To foster competition, the judge needs to address the hurdles that rivals face in building competing search engines.
Google knows that competitors cannot match its quality. One of the more shocking revelations in the trial was that Google had conducted a test in 2020 to degrade the quality of search results. It found a negligible impact on revenues.
“The fact that Google makes product changes without concern that its users might go elsewhere is something only a firm with monopoly power could do,” Mehta wrote.
To get better results, we need to foster innovation in search. And one way to do that is to give competitors access to Google’s search query data. It’s not as preposterous as it sounds. Google already has an API that gives developers access to search data – but the rules for using it are too onerous at the moment (for instance, it can’t be used on mobile).
In fact, the European Union just started a program like this called the Google European Search Dataset Licensing Program that allows European developers to access Google data to build online search products.
That would allow competitors to offer search engines that compete on different metrics – perhaps one focused on privacy, and another on shopping or news.
What Would That Look Like?
In recent weeks, I have been trying out Kagi, a $10-per-month search engine that has no ads and provides a vision of what competition could enable. I can customize results to include or exclude types of content such as listicles and Wikipedia. I can sort results by how fast the website loads.
Kagi is expensive and I’m not sure I’m going to keep using it. But it is a reminder of how completely our online world has been shaped by Google.

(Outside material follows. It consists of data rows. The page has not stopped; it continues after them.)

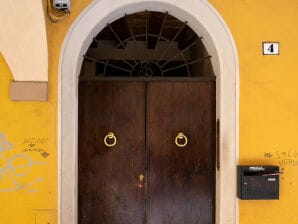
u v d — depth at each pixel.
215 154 5.27
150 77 5.31
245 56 5.02
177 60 5.94
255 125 5.00
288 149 5.00
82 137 5.27
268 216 4.97
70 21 4.92
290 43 5.05
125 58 5.89
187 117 5.31
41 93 4.84
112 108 5.29
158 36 5.51
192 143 5.30
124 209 5.27
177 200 5.29
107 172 5.27
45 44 4.71
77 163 5.14
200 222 5.29
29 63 4.78
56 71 4.89
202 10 5.02
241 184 4.82
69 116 4.90
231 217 4.97
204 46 5.41
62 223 4.86
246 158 4.98
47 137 4.88
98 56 5.97
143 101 5.31
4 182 4.88
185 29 5.82
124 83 5.31
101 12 4.96
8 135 4.89
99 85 5.29
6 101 4.90
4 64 4.91
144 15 5.69
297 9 5.07
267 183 4.82
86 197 5.25
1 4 4.51
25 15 4.57
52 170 4.88
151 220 5.28
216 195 5.18
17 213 4.87
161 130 5.30
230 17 5.03
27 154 4.89
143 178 5.28
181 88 5.32
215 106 5.28
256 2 5.05
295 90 5.03
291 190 4.99
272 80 5.02
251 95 5.01
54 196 4.88
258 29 5.04
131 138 5.29
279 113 5.02
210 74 5.45
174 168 5.29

The reason that so many websites are so spammy - littered with videos and photos and ads and divided into listicle-style sections - is they are optimized to rank highly in Google search results rather than being optimized for readers.
In a study published earlier this year, titled “Is Google Getting Worse?” researchers found that it was hard to measure the quality of search results because “the line between benign content and spam in the form of content and link farms becomes increasingly blurry.”
But if there were a dozen search engines out there optimizing for all sorts of different features – or if, like Kagi, I could turn the dials and choose my own optimization features — perhaps we could have a web that is more optimized for readers and less optimized for spam.
Because the truth of being a monopoly it doesn’t only confer power, but it also makes you into a huge target. Google has been the single target of spammers and search engine optimizers for decades now, and it seems that it is losing the war against them. To build a better ecosystem, we need to decentralize and establish some hybrid vigor.
After all, wasn’t decentralization the whole point of the Internet?
As always, thanks for reading.
Best
Julia
P.S. I forgot to send out a newsletter about my last New York Times column – about how the public has less information than ever about the political discourse on social media platforms, because the companies have shut down access to transparency tools and right-wing groups have intimidated and harassed internet researchers.